Los prisioneros de guerra, que se llamaban colectivamente Los Liberados, incorporaron a su grupo a Marty y los suyos, y guiaron el camino a la paz.

Empezaron con una impresionante demostración de poder intelectual.

Dedujeron desde cero la naturaleza de la señal que cancelaría el proyecto Júpiter, y usaron un pequeño radiotelescopio de Costa Rica para emitir la señal hasta allí. Salvaron al mundo como movimiento de apertura de una empresa que se parecía a un juego tanto como a una guerra. Un juego cuyo objetivo era descubrir sus propias reglas.

Mucho de lo que sucedió durante los dos años siguientes fue difícil para que lo entendamos la gente común.

En cierto modo, el conflicto acabaría por ser darwiniano, un nicho ecológico a conquistar por dos especies diferentes. De hecho, éramos subespecies,
Homo sapiens sapiens
y
Homo sapiens pacificans
, porque podíamos interrelacionar. Y nunca hubo duda alguna de que la segunda iba a ganar a la larga.

Cuando empezaron a aislar a los «normales», que seríamos los subnormales en menos de una generación, Marty me pidió que fuera el portavoz principal de los de las Américas, que poblarían Cuba, Puerto Rico y la Columbia Británica. Dije que no, pero al final tuve que ceder. Sólo había veintitrés normales en el mundo que hubieran tenido antes la experiencia de conectar con los humanizados. Así que seríamos una fuente valiosa para los otros normales que ocupaban Tasmania, Taiwan, Sri Lanka, Zanzíbar… Supuse que acabarían llamándonos «isleños». Y que los humanizados se quedarían con nuestro antiguo nombre.

Dos años de caos resistiendo tozudamente al nuevo orden. Sin embargo, todo cristalizó más o menos el primer día, después de que Claude llevara a la niña pequeña a conectar de forma completamente bidireccional con sus hermanos y hermanas del Edificio 31.

Era casi mediodía. Amelia y yo estábamos agotados, pero nos negábamos a dormir. Casi éramos incapaces de hacerlo.

Desde luego, yo nunca dormiría de nuevo en aquella habitación, aunque un ordenanza vino y me dijo discretamente que todo estaba «arreglado». Lo habían arreglado con cubos y cepillos y un par de bolsas para cadáveres.

Una mujer trajo cestas de pan y huevos duros. Extendimos una hoja de periódico sobre los escalones y preparamos el almuerzo: huevos con pan.

Una mujer de mediana edad llegó sonriendo. No la reconocí al principio.

—¿Sargento Class? ¿Julián?

—Buenos días —dije en español.

—Se lo debo todo. —La voz le temblaba por la emoción.

Entonces reconocí su voz y su rostro.

—Mayor Madero.

Ella asintió.

—Hace unos cuantos meses me salvó del suicidio a bordo de aquel helicóptero. Me llevaron a la Zona y fui conectada, y ahora vivo; más que vivo. Gracias a su compasión y su rapidez.
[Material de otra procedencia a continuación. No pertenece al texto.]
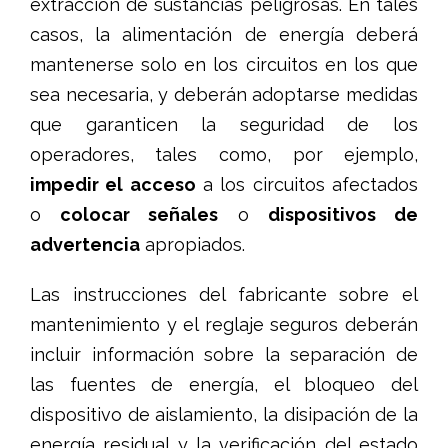
extracción de sustancias peligrosas. En tales
casos, la alimentación de energía deberá
mantenerse solo en los circuitos en los que
sea necesaria, y deberán adoptarse medidas
que garanticen la seguridad de los
operadores, tales como, por ejemplo,
impedir el acceso
a los circuitos afectados
o
colocar señales
o
dispositivos de
advertencia
apropiados.
Las instrucciones del fabricante sobre el
mantenimiento y el reglaje seguros deberán
incluir información sobre la separación de
las fuentes de energía, el bloqueo del
dispositivo de aislamiento, la disipación de la
energía residual y la verificación del estado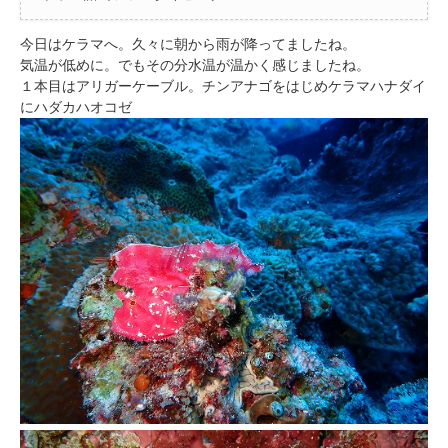
今日はケラマへ。久々に朝から雨が降ってましたね。
気温が低めに。でもその分水温が温かく感じましたね。
１本目はアリガーケーブル。チンアナゴをはじめケラマハナダイ
にハダカハオコゼ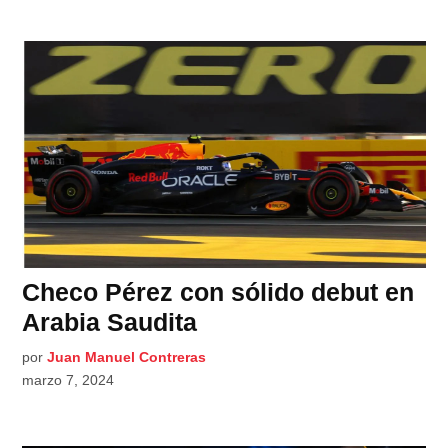
Checo Pérez con sólido debut en
Arabia Saudita
por
Juan Manuel Contreras
marzo 7, 2024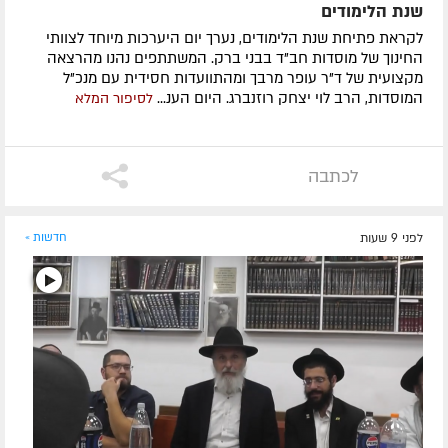
שנת הלימודים
לקראת פתיחת שנת הלימודים, נערך יום היערכות מיוחד לצוותי
החינוך של מוסדות חב"ד בבני ברק. המשתתפים נהנו מהרצאה
מקצועית של ד"ר עופר מרבך ומהתוועדות חסידית עם מנכ"ל
המוסדות, הרב לוי יצחק רוזנברג. היום הענ...
לסיפור המלא
לכתבה
לפני 9 שעות
חדשות »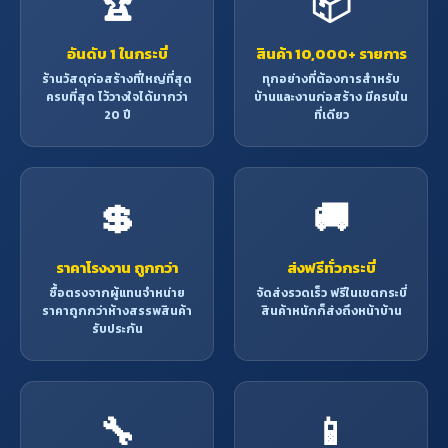
🏆
📦
อันดับ 1 ในกระบี่
สินค้า 10,000+ รายการ
ร้านวัสดุก่อสร้างที่ใหญ่ที่สุด
ทุกอย่างที่ต้องการสำหรับ
ครบที่สุด ไว้วางใจได้มากว่า
บ้านและงานก่อสร้าง มีครบใน
20 ปี
ที่เดียว
💲
🚚
ราคาโรงงาน ถูกกว่า
ส่งฟรีทั่วกระบี่
ซื้อตรงจากผู้แทนจำหน่าย
จัดส่งรวดเร็ว ฟรีในเขตกระบี่
ราคาถูกกว่าห้างสรรพสินค้า
สินค้าหนักก็ส่งถึงหน้าบ้าน
รับประกัน
🔧
📱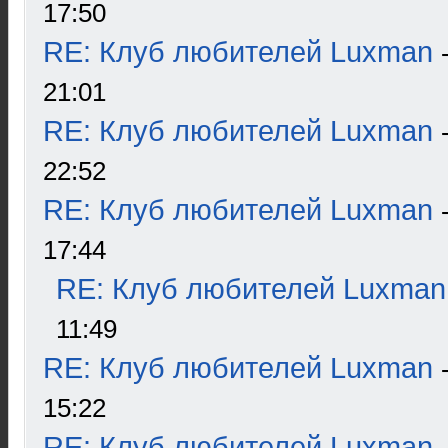
17:50
RE: Клуб любителей Luxman
21:01
RE: Клуб любителей Luxman
22:52
RE: Клуб любителей Luxman
17:44
RE: Клуб любителей Luxman
11:49
RE: Клуб любителей Luxman
15:22
RE: Клуб любителей Luxman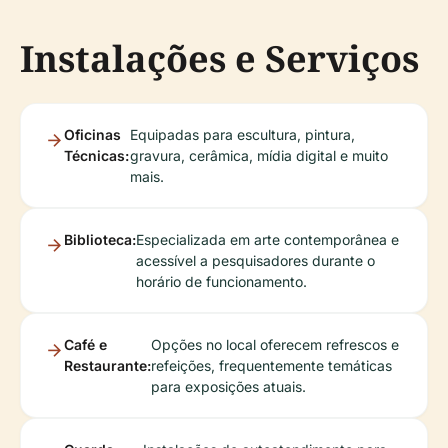
Instalações e Serviços
Oficinas
Equipadas para escultura, pintura,
Técnicas:
gravura, cerâmica, mídia digital e muito
mais.
Biblioteca:
Especializada em arte contemporânea e
acessível a pesquisadores durante o
horário de funcionamento.
Café e
Opções no local oferecem refrescos e
Restaurante:
refeições, frequentemente temáticas
para exposições atuais.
»Todo el tiempo que he estado cambiando, durante estas dos últimas semanas, esperaba que siguiera usted vivo para que pudiéramos conectar juntos —sonrió—. Curioso lenguaje. Y entonces vengo aquí y descubro que usted vive pero que ha sido cegado. Pero he estado con aquellos que lo conocían y amaban cuando podía ver en el corazón de los demás.

Cogió mi mano y miró a Amelia y le ofreció la otra mano.
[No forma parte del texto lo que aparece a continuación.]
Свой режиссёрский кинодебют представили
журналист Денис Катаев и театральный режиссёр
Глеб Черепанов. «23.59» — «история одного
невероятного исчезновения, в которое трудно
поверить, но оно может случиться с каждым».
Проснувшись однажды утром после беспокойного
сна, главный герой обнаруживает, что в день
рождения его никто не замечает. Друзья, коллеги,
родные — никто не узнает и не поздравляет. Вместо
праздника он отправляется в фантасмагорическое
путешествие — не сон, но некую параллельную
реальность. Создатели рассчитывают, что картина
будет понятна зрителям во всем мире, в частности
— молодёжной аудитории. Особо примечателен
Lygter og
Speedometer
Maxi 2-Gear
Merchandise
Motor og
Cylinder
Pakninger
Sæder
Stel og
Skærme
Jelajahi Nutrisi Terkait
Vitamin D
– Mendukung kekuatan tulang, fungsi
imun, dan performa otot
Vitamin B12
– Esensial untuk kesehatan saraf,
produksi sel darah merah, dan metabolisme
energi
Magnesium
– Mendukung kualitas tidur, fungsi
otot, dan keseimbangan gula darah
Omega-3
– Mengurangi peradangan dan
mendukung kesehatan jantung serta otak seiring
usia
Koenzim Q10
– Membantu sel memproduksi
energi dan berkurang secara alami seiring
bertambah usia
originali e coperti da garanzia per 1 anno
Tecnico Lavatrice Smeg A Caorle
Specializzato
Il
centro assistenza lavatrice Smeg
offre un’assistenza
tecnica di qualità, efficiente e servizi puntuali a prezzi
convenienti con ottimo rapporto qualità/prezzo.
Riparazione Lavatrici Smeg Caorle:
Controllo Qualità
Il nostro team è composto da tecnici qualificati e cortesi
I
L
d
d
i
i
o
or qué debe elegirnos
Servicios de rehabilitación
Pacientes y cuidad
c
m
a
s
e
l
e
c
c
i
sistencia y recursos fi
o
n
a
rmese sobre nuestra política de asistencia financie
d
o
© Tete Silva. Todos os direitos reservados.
—Amelia… también nosotras nos hemos tocado durante un instante.

Así que los tres permanecimos cogidos de la mano, formando un triángulo, un círculo silencioso. Tres personas que casi habían destruido sus vidas: por amor, por furia, por pena.

—Ustedes… ustedes… —dijo ella—. No hay palabras. No hay palabras para esto.